The progression of the disease can be gruesome, as the bones supporting the teeth slowly degrade and cause the gums to separate from the teeth. Gum disease is a major cause of tooth loss in Americans.
Yet for decades the exact pathology of periodontitis has remained out of reach for scientists. In recent years researchers have been working to explain why the bones of the jaw continue to break down despite the fact lymphocytes, or immune system white blood cells, are so abundant. These lymphocytes, which include T and B cells, produce hefty amounts of antibodies to act as weapons against the bacteria.
Usually, the immune system responds to bacteria by protecting the body against it. But in the case of periodontal disease, the opposite occurs: Kawai and colleagues found immune cells also produce an "unwanted pathogenic factor" -- the RANKL protein.
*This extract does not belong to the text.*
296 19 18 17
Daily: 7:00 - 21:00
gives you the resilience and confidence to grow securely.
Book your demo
This protein regulates osteoclasts, or cells that destroy bone.
In the laboratory culture, the RANKL proteins expressed on the immune cells were potent enough to activate the osteoclasts to disintegrate the bone.
Kawai's data suggests RANKL is a key player in bone loss and periodontal disease, said Dr. Denis Kinane, the associate dean for research at Kentucky's University of Louisville School of Dentistry.
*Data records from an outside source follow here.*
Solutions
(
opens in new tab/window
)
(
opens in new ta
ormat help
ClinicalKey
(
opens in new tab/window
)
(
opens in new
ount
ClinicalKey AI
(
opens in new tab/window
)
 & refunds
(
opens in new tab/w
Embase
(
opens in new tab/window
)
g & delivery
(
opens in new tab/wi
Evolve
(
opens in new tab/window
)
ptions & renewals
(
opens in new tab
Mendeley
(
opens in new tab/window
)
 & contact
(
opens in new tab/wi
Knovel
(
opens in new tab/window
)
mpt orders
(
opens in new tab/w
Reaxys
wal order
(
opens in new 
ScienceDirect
"We don't really understand the path of periodontitis, but we're building up pieces up slowly that could be important in the jigsaw," he said.
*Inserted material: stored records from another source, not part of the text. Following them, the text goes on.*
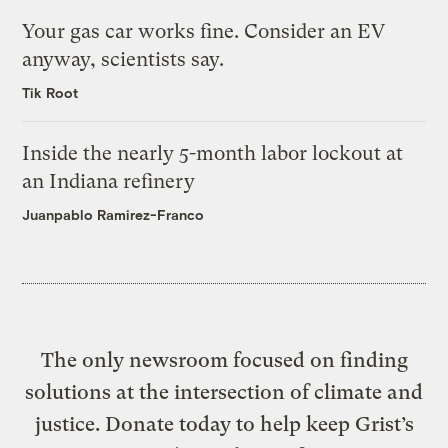
Your gas car works fine. Consider an EV
anyway, scientists say.
Tik Root
Inside the nearly 5-month labor lockout at
an Indiana refinery
Juanpablo Ramirez-Franco
The only newsroom focused on finding
solutions at the intersection of climate and
justice. Donate today to help keep Grist’s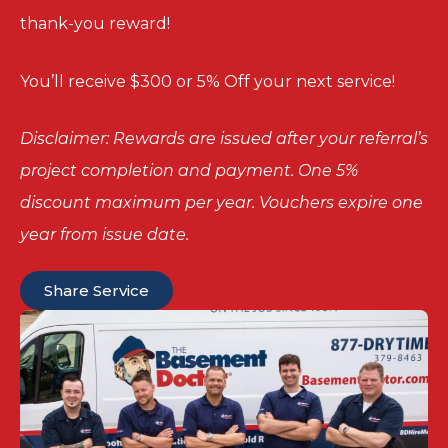
thank-you reward!
You’ll receive $300 or 5% Off your next service!
Disclaimer: Rewards are issued after your referral’s
project completion and payment. One 5%
discount maximum per year. Vouchers expire one
year from issue date.
Share Service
Understanding RANKL -- and how to suppress it -- could aid doctors in detecting patients who are susceptible to the condition, Kinane said.
"If it's true that RANKL is pivotal in bone loss, it could give us a target," Kinane said. "We're always looking to understand the pathology of the disease and improve diagnosis."
Those particularly at risk for gum disease are smokers and diabetics. Risk factors include tobacco use, stress, genetics, hormonal changes and poor nutrition. Recent studies have also linked periodontitis to heart disease and low-birth-weight babies.
Kawai has now turned his focus on how to prevent immune cells from producing RANKL. In rat models he has been able to interrupt RANKL expression. Kawai hopes to find chemical compounds or other strategies to inhibit the production in diseased tissue.
"Teeth are very important to provide a joyful life. There is a huge demand to prevent periodontal disease," he said.